Some pasting of queries and thinking out loud followed. I worked out the
problem and applied a temporary fix at 13:03 UTC+10. I summarised it in a
later conversation with Domas on #wikimedia-tech, who among other things is
our local DB expert:
[00:04] <Wegge> So it's around 5 or 6 AM for you?
[00:04] <dammit> 7AM
[00:11] * dammit is now known as domas
[00:17] <TimStarling> hi domas
[00:17] <domas> hey Tim
[00:17] <TimStarling> we had some stuff going on earlier today with GROUP BY
that you might be interested in
[00:17] <TimStarling> well, not today in your timezone obviously
[00:18] <TimStarling> mysql> SELECT 'Listusers' as type, 2 AS namespace,
user_name AS title, user_name as value, user_id, COUNT(ug_group) as
numgroups FROM `user` LEFT JOIN `user_groups` ON user_id=ug_user GROUP BY
user_name, user_id ORDER BY value LIMIT 50,50;
[00:18] <TimStarling> 50 rows in set (32.94 sec)
[00:18] <TimStarling> mysql> SELECT 'Listusers' as type, 2 AS namespace,
user_name AS title, user_name as value, user_id, COUNT(ug_group) as
numgroups FROM `user` LEFT JOIN `user_groups` ON user_id=ug_user GROUP BY
user_name ORDER BY value LIMIT 50,50;
[00:18] <TimStarling> 50 rows in set (0.01 sec)

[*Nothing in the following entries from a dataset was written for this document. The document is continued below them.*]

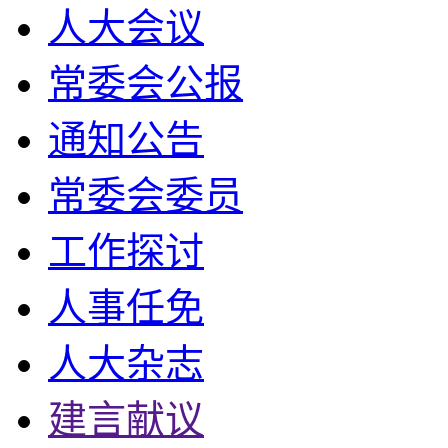
人大会议
常委会公报
通知公告
常委会委员
工作探讨
人事任免
人大杂志
建言献议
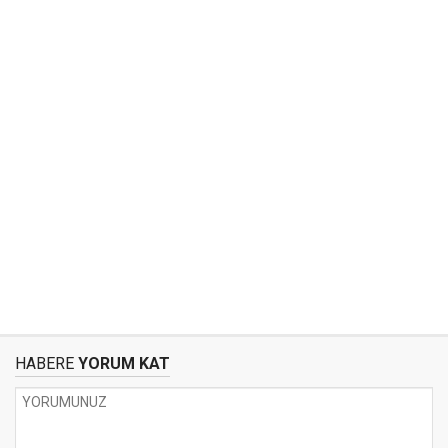
HABERE
YORUM KAT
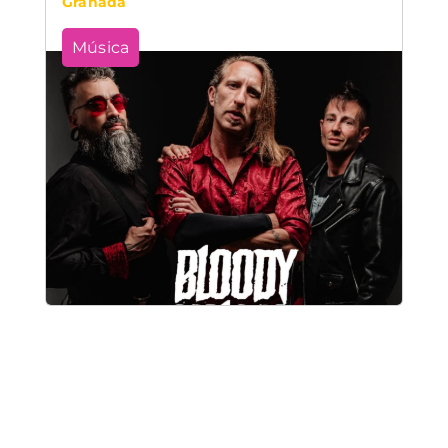
Granada
Música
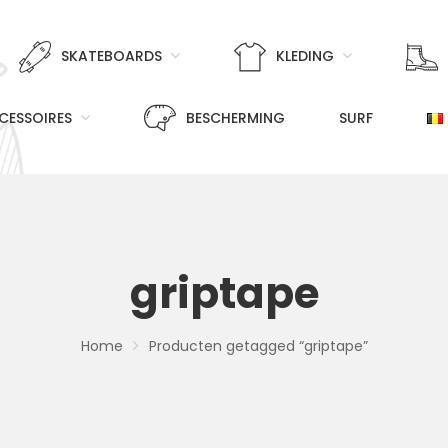
SKATEBOARDS
KLEDING
CESSOIRES
BESCHERMING
SURF
griptape
Home
Producten getagged “griptape”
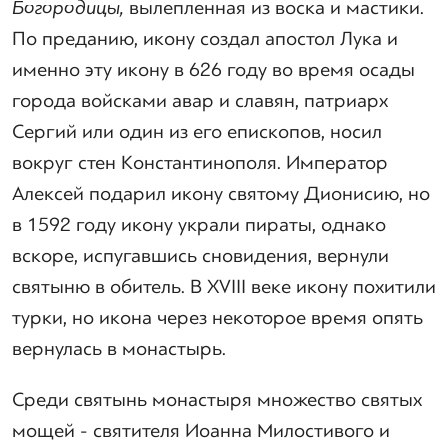
Богородицы,
вылепленная из воска и мастики.
По преданию, икону создал апостол Лука и
именно эту икону в 626 году во время осады
города войсками авар и славян, патриарх
Сергий или один из его епископов, носил
вокруг стен Константинополя. Император
Алексей подарил икону святому Дионисию, но
в 1592 году икону украли пираты, однако
вскоре, испугавшись сновидения, вернули
святыню в обитель. В XVIII веке икону похитили
турки, но икона через некоторое время опять
вернулась в монастырь.
Среди святынь монастыря множество святых
мощей - святителя Иоанна Милостивого и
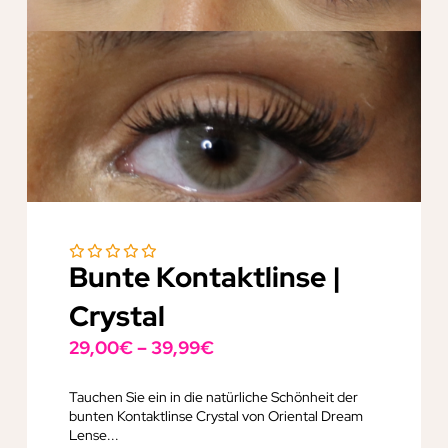
Bunte Kontaktlinse |
Crystal
29,00
€
–
39,99
€
Tauchen Sie ein in die natürliche Schönheit der
bunten Kontaktlinse Crystal von Oriental Dream
Lense...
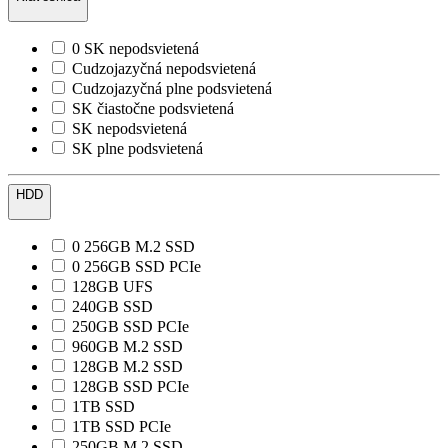
0 SK nepodsvietená
Cudzojazyčná nepodsvietená
Cudzojazyčná plne podsvietená
SK čiastočne podsvietená
SK nepodsvietená
SK plne podsvietená
HDD
0 256GB M.2 SSD
0 256GB SSD PCIe
128GB UFS
240GB SSD
250GB SSD PCIe
960GB M.2 SSD
128GB M.2 SSD
128GB SSD PCIe
1TB SSD
1TB SSD PCIe
250GB M.2 SSD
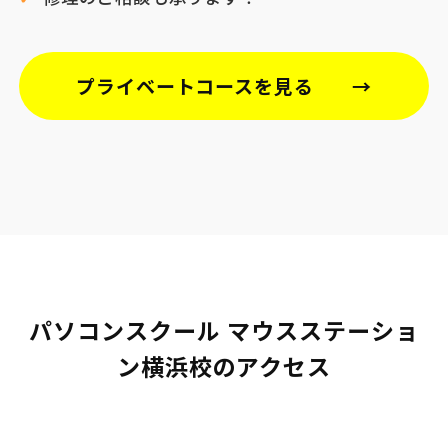
プライベートコースを見る
パソコンスクール マウスステーショ
ン横浜校のアクセス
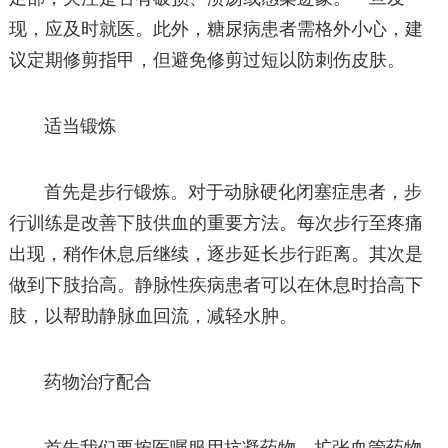
现，应及时就医。此外，糖尿病患者需格外小心，建
议定期修剪指甲，但避免修剪过短以防刺伤皮肤。
适当锻炼
首先是步行锻炼。对于动脉硬化闭塞症患者，步
行训练是改善下肢供血的重要方法。每次步行至疼痛
出现，稍作休息后继续，逐步延长步行距离。其次是
做到下肢抬高。静脉性疾病患者可以在休息时抬高下
肢，以帮助静脉血回流，减轻水肿。
药物治疗配合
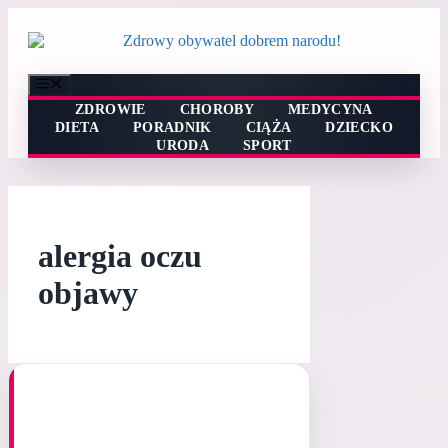
Przejdź
do
treści
Menu
ZDROWIE
CHOROBY
MEDYCYNA
DIETA
PORADNIK
CIĄŻA
DZIECKO
URODA
SPORT
alergia oczu
objawy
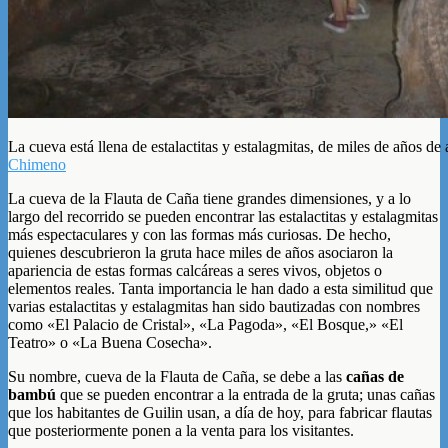
La cueva está llena de estalactitas y estalagmitas, de miles de años de
Chimeno
La cueva de la Flauta de Caña tiene grandes dimensiones, y a lo
largo del recorrido se pueden encontrar las estalactitas y estalagmitas
más espectaculares y con las formas más curiosas. De hecho,
quienes descubrieron la gruta hace miles de años asociaron la
apariencia de estas formas calcáreas a seres vivos, objetos o
elementos reales. Tanta importancia le han dado a esta similitud que
varias estalactitas y estalagmitas han sido bautizadas con nombres
como «El Palacio de Cristal», «La Pagoda», «El Bosque,» «El
Teatro» o «La Buena Cosecha».
Su nombre, cueva de la Flauta de Caña, se debe a las
cañas de
bambú
que se pueden encontrar a la entrada de la gruta; unas cañas
que los habitantes de Guilin usan, a día de hoy, para fabricar flautas
que posteriormente ponen a la venta para los visitantes.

[00:18] <TimStarling> the first one groups by two columns
[00:19] <TimStarling> it was done in the name of PostgreSQL compatibility:
http://mail.wikipedia.org/pipermail/mediawiki-cvs/2006-April/014586.html
[00:19] <domas> riiiiight
[00:19] <domas> probably it's better to use min/max for constants
[00:19] <domas> rather than putting them to GROUP BY
[00:19] <domas> this was mistake I was doing few years ago too
[00:22] <TimStarling> well, I reverted the extra fields in GROUP BY, there
were a few of them in that patch
[00:25] <TimStarling>
http://mail.wikipedia.org/pipermail/mediawiki-cvs/2006-April/014764.html
-- Tim Starling